According to this https://bugs.webkit.org/show_bug.cgi?id=88047 WebKit dropped the support for target-densitydpi from viewport params. Unfortunately, the bug description states neither the motivation for the change, nor the workaround.

Certain web-pages that wanted to prevent scaling on mobile devices had the following declaration of the viewport:

<meta name="viewport" content="width=device-width, 
initial-scale=1.0, maximum-scale=1.0, 
user-scalable=no, target-densitydpi=device-dpi"/>

Now this code outputs an error in Chrome (tested with 21.0.1180.49 beta-m). Please advice what is the supposed way to make a web-page without the error messages and retain the same behavior as before with target-densitydpi=device-dpi"


Solution

  • The webkit-dev mailing list thread http://lists.webkit.org/pipermail/webkit-dev/2012-May/020847.html contains a discussion (or at least the background) of the feature removal.

    In short, WebKit had a few means of scaling the page when rendered on a device, and this was highly confusing (even more so given that each platform relied on its own approach to this.)

    UPDATE:

    According to a comment on the said thread by Adam Barth, the mentioned patch author,

    There's some concern that target-densitydpi is used by some apps that are bundled with Android, but folks appear willing to deprecate the feature and to migrate those apps to using other mechanisms, such as responsive images and CSS device units.

    As you can see, responsive images and CSS device units appear to be the recommended "workarounds" for what the target-densitydpi attribute provided.
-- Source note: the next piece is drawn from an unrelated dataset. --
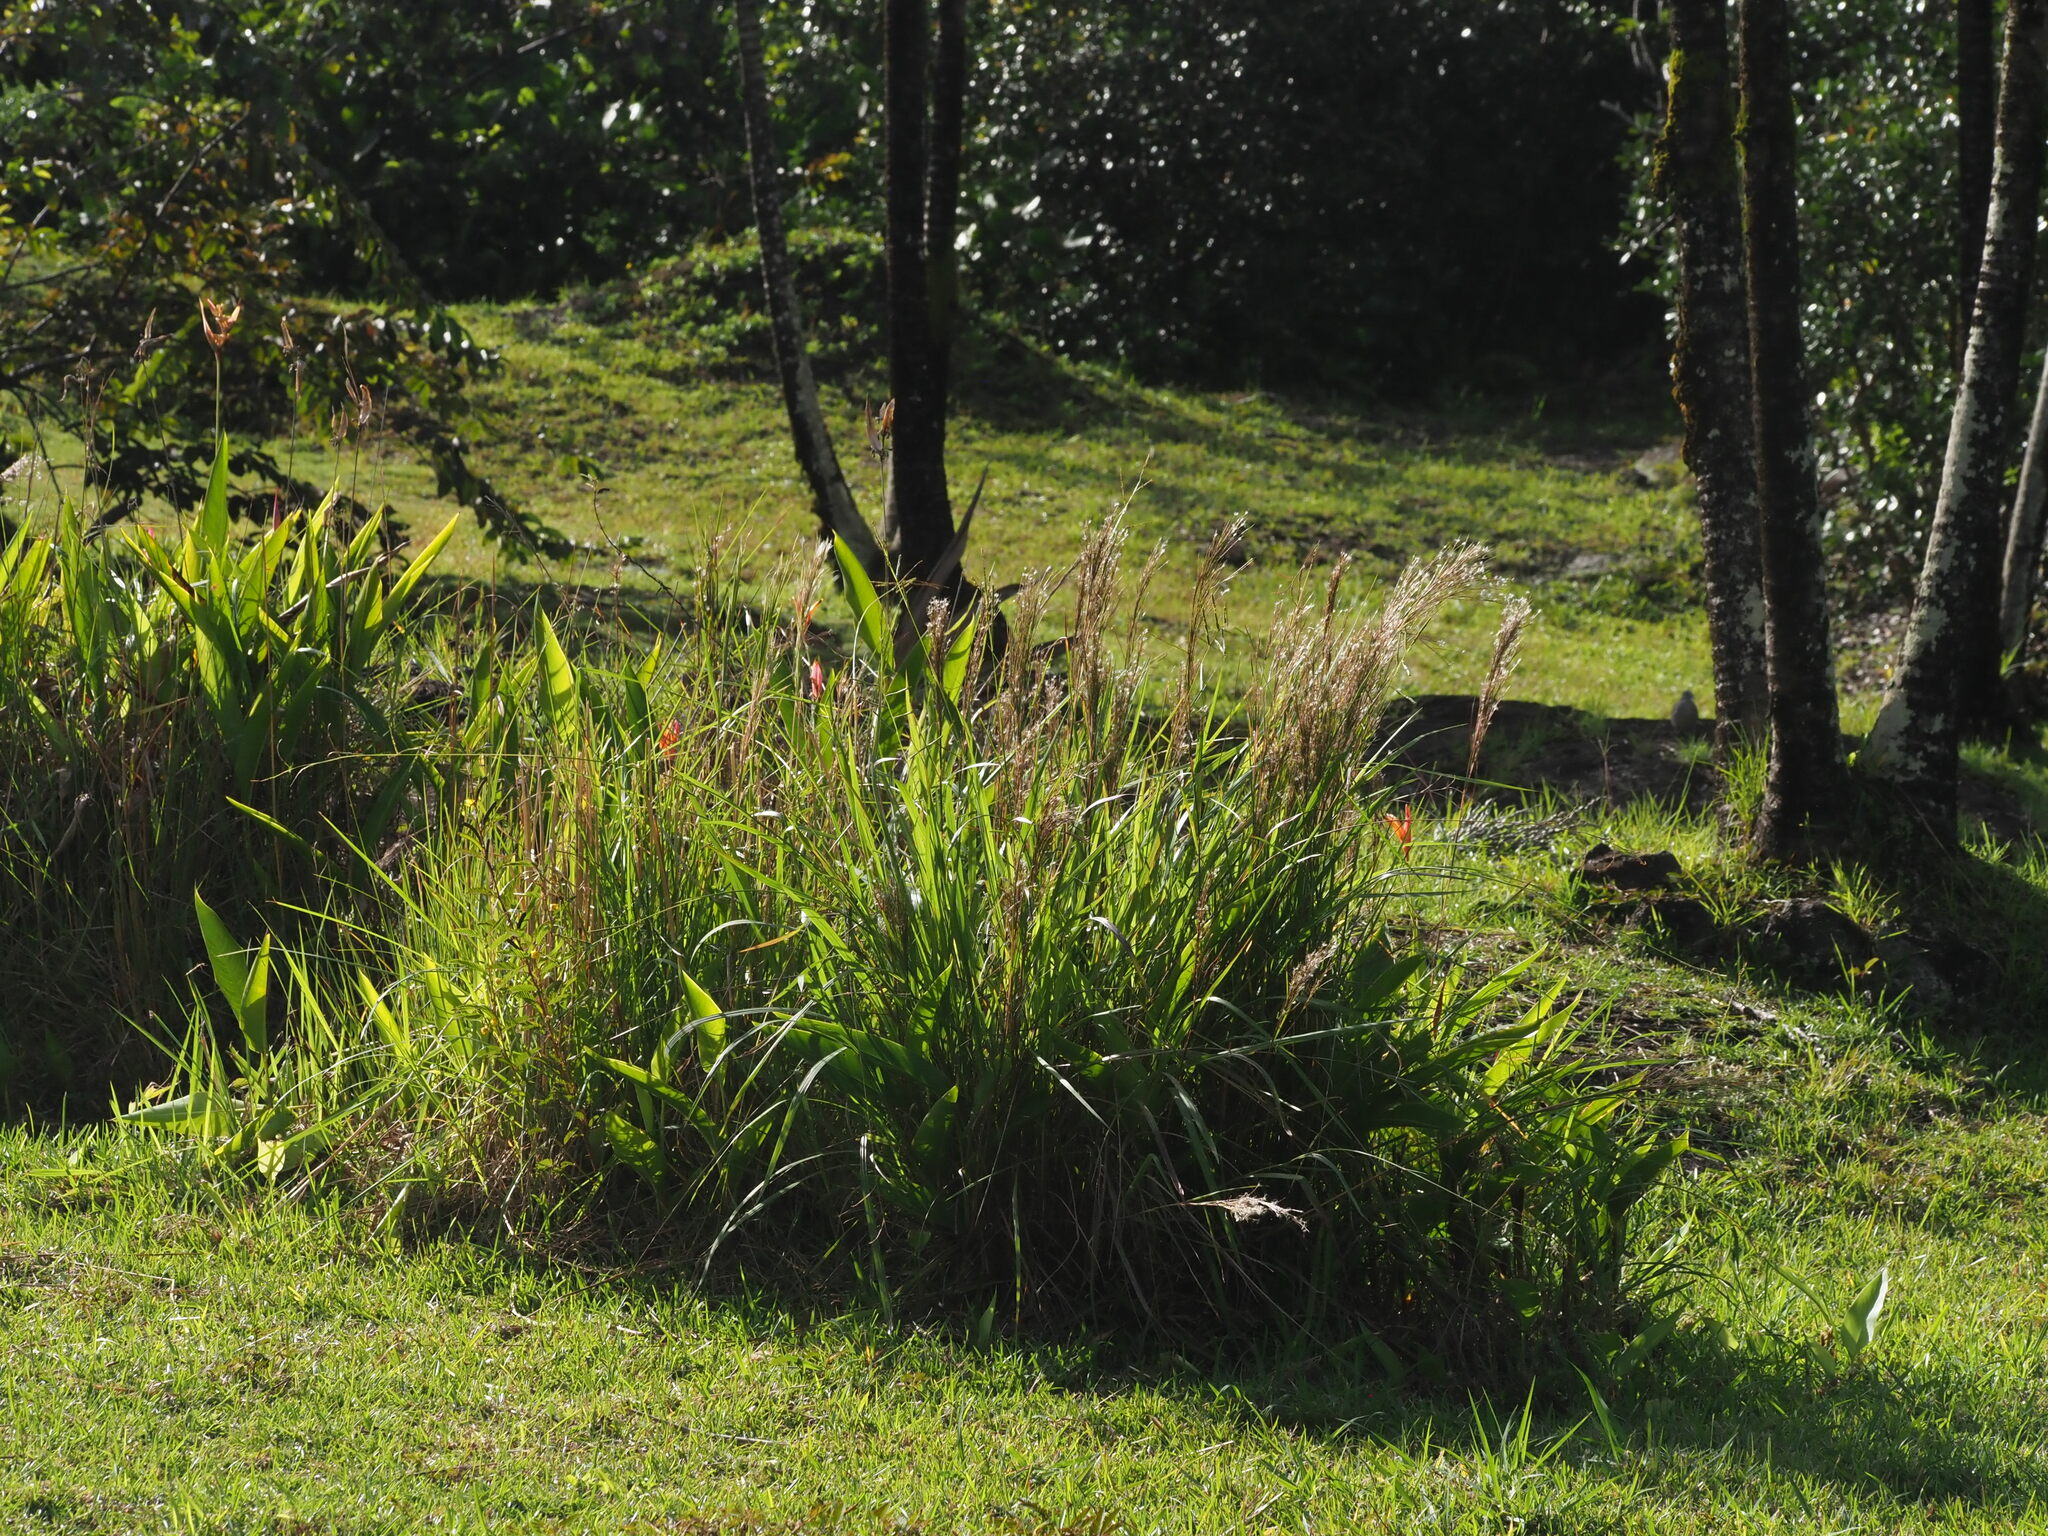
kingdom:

Also, another comment on the same thread mentioned the fact that even with this attribute in place, web developers would have to reimplement the same page in another way, for browser environments that do not support the attribute.

    I believe the recently introduced subpixel layout will become another means of mitigating the attribute removal issue.

    UPDATE 2

    This blog post suggests an alternative way to laying out your page for Android Chrome. There is NO workaround that will automagically let you "retain the same behavior" of your pages. You just have to re-architecture them a bit.